Já bem velho, perto de morrer, alguém lhe traz, para traduzir, um documento escrito num idioma obscuro, garantindo-lhe ser a prova concreta da existência de um dos Nove Desconhecidos; é a biografia completa de um deles. Quando começa a ler, ele descobre ali a história de sua própria vida. Ele era um dos sujeitos que mantinham viva a sabedoria e a honestidade.






1105) Nonada (30.9.2006)



O doutor de óculos chega de visita no sitiozinho do velho jagunço. Senta no alpendre, alguém lhe oferece água, diz que o dono da casa chega já. Durante o copo dágua, o visitante ouve tiros e mais tiros nas proximidades: pá, pá, pá... Daí a pouco chega o jagunço velho, cumprimenta-o, deixa-se cair na rede da varanda. O doutor exprime sua preocupação: está havendo briga, tiroteio com inimigos?... O velho dá uma risada e diz: “Nonada. Tiros que o senhor ouviu foram de briga de homem não, Deus esteja. Alvejei mira em árvore, no quintal, no baixo do córrego...”

Guimarães Rosa pegou uma das palavras mais esquecidas da língua e trouxe-a para o proscênio, desnudando-a para sempre à luz dos holofotes da posteridade. Quem se disponha a entrar nas seiscentas e tantas páginas de “Grande Sertão: Veredas” vai ter que fazê-lo pela mão dessa palavrinha meninota, novinha em folha. E que significa “quase nada”. Um nadinha de nada. Coisa sem importância, coisinha ínfima, bagatela.

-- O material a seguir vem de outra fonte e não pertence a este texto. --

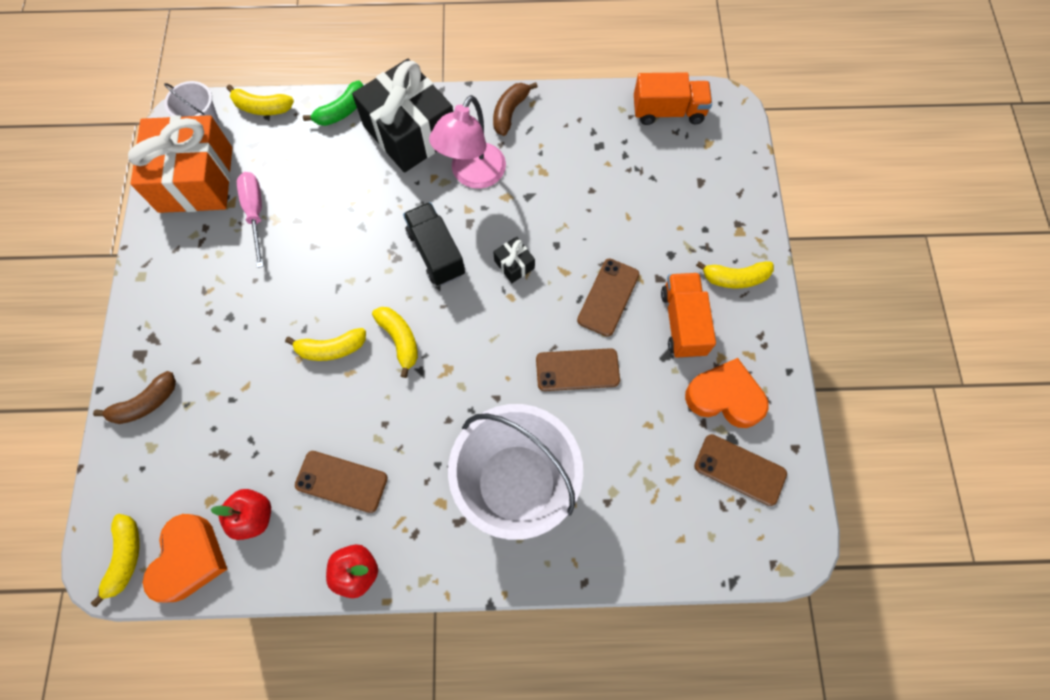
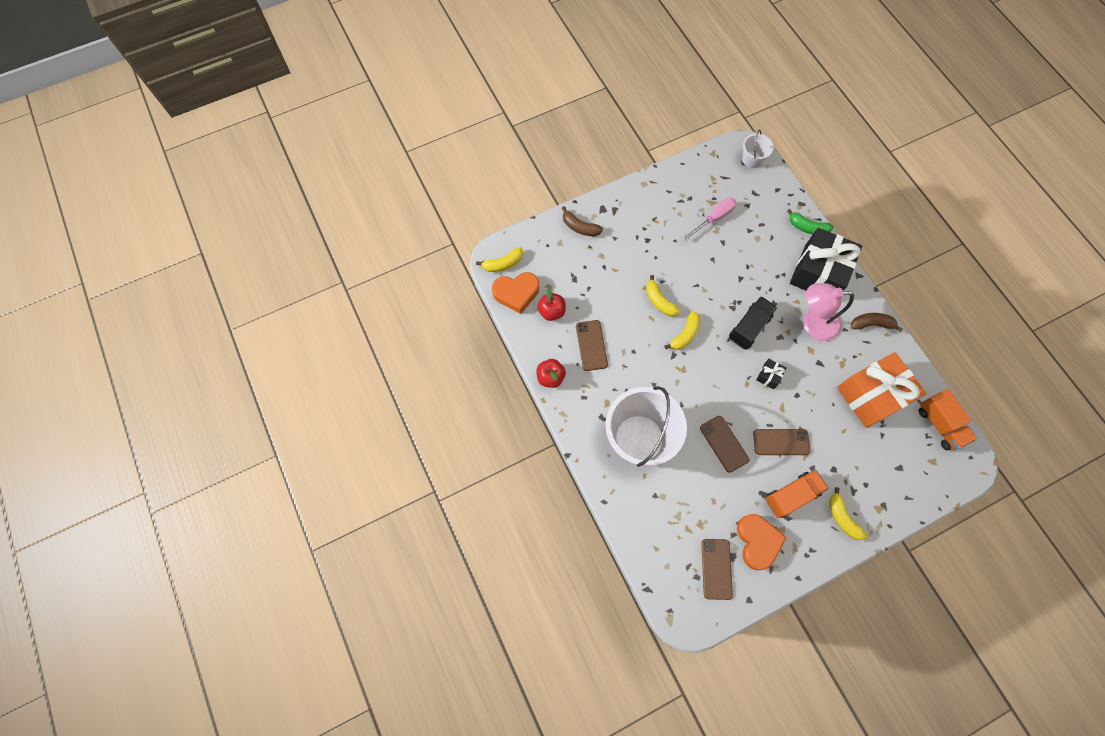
camera: 65 degrees right, 0 degrees up
(196, 179) = (715, 177): orange gift -> orange gift (872, 395)
(262, 107) = (781, 184): yellow banana -> none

Minha definição pessoal de “nonada” se baseia nessa forma, que me parece óbvia: “não-nada”. Parece uma fórmula minimizadora: “ah, não foi nada não...” Mas não-nada é para mim aquilo que em Matemática chamamos “diferente de zero”, usando como notação diante do zero o sinal-de-igual cortado por uma barra oblíqua. Diferente de zero pode ser algo como 0,001. Quase nada. Um nadica de nenhuma coisa, mas uma lasquinha de coisa que para se representar na página gasta mais tinta do que um 1.

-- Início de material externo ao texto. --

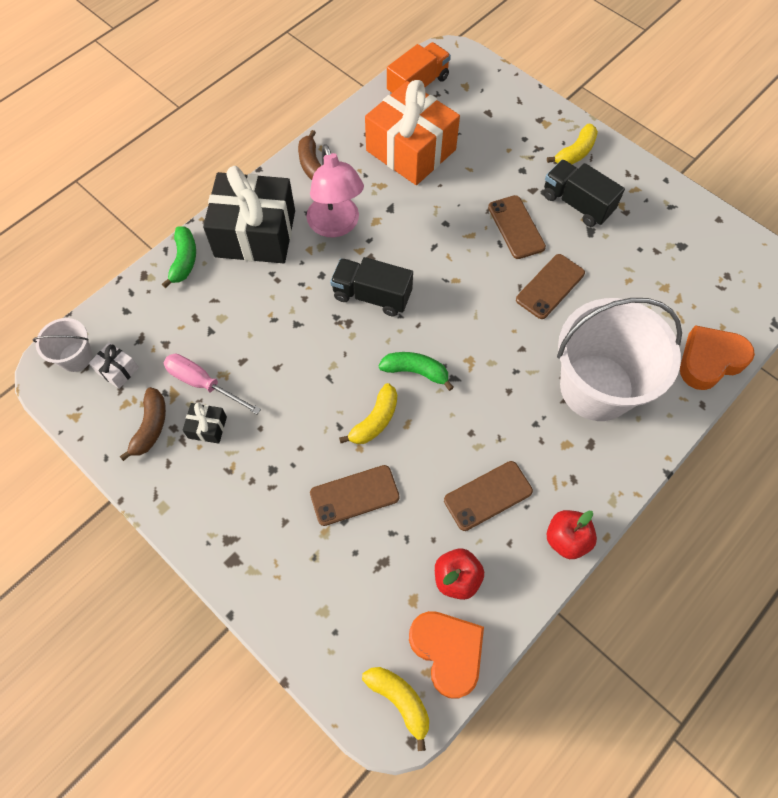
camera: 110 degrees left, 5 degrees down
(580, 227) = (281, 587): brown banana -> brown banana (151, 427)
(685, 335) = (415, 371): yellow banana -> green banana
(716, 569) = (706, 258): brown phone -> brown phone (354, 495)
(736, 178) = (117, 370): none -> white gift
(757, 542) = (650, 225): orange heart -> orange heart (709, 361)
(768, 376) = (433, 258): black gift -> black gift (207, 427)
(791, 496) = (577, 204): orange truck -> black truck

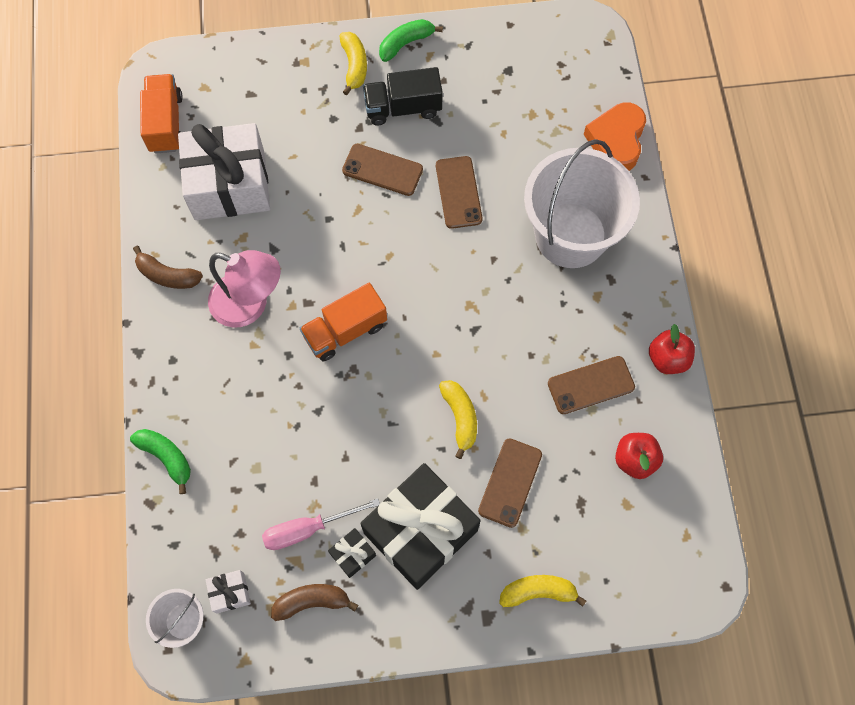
camera: 50 degrees left, 5 degrees up
(151, 427) = (312, 601): brown banana -> brown banana turned 60 degrees counterclockwise
(255, 233) = (195, 377): black gift -> black gift (420, 531)
(372, 295) = (345, 330): black truck -> orange truck
(400, 700) = (691, 572): yellow banana -> yellow banana (538, 592)
(411, 150) = (229, 185): orange gift -> white gift
(415, 371) = (444, 353): green banana -> green banana (406, 43)
(447, 651) = (683, 510): orange heart -> none
(488, 495) = (590, 385): brown phone -> brown phone turned 60 degrees clockwise

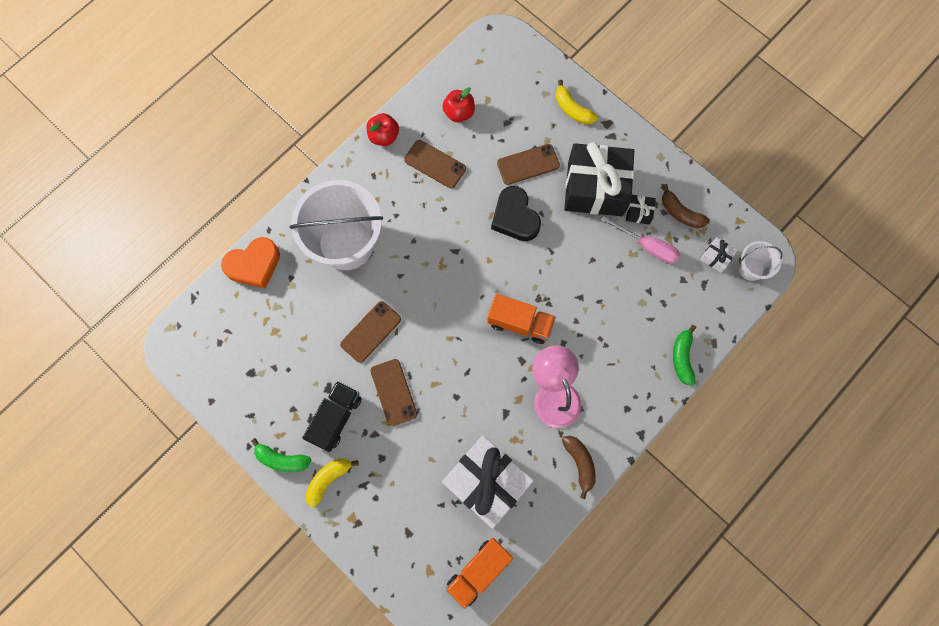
camera: 130 degrees left, 5 degrees up
(403, 108) = (336, 418): black truck -> black truck turned 105 degrees counterclockwise
(460, 417) = (515, 217): yellow banana -> black heart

Por que essa preocupação, essa minúcia oftalmológica de enxergar tamanhinhos ciscos, tamanhinhos grãos? Porque tudo tem importância. O doutor precisa saber que aqueles tiros não foram para matar gente. Foram tiros virtuais, tiros estéreis, descarga de projéteis sem alvo humano envolvido. Não foram uma coisa, mas foram outra. Nada no mundo é o zero total, tudo tem uma vírgula e um colar de zeros com um 1 lá na ponta. Tudo que existe é um não-nada, é negação do vazio.

Por que lembro disto logo agora? Porque hoje no espelho vi um jagunço velho que nunca deu um tiro, nunca se travou de faca com seu-ninguém, nunca foi chamado a descobrir se é ele mesmo ou não, e ficou achando que nada do que faça tem tutano e matéria. Acha, por exemplo, que nada do que faça pode sacudir este País de cima a baixo, como ele sonhou um dia que era sua predestinação. Esse tempo, se veio, passou sem ser notado, e ele hoje se acha um zé-às-dúzias, um joão-grosa, um desses milhões de doutores de óculos que não sabem nem pra que lado se aponta um parabelo. Mas ele se consola em saber que, em dia de eleição, ele é um dos cem milhões de eleitores que vão às urnas. É um não-nada: aproximadamente 0,00000001. Ele é um voto somente, mas um voto é um tiro virtual, um tiro com que a gente derruba todos e deixa de pé apenas um. Abram alas, por favor. Amanhã o velho jagunço troca de roupa, empunha o título e sai de casa, sabendo que se errar vai fazer uma diferença danada.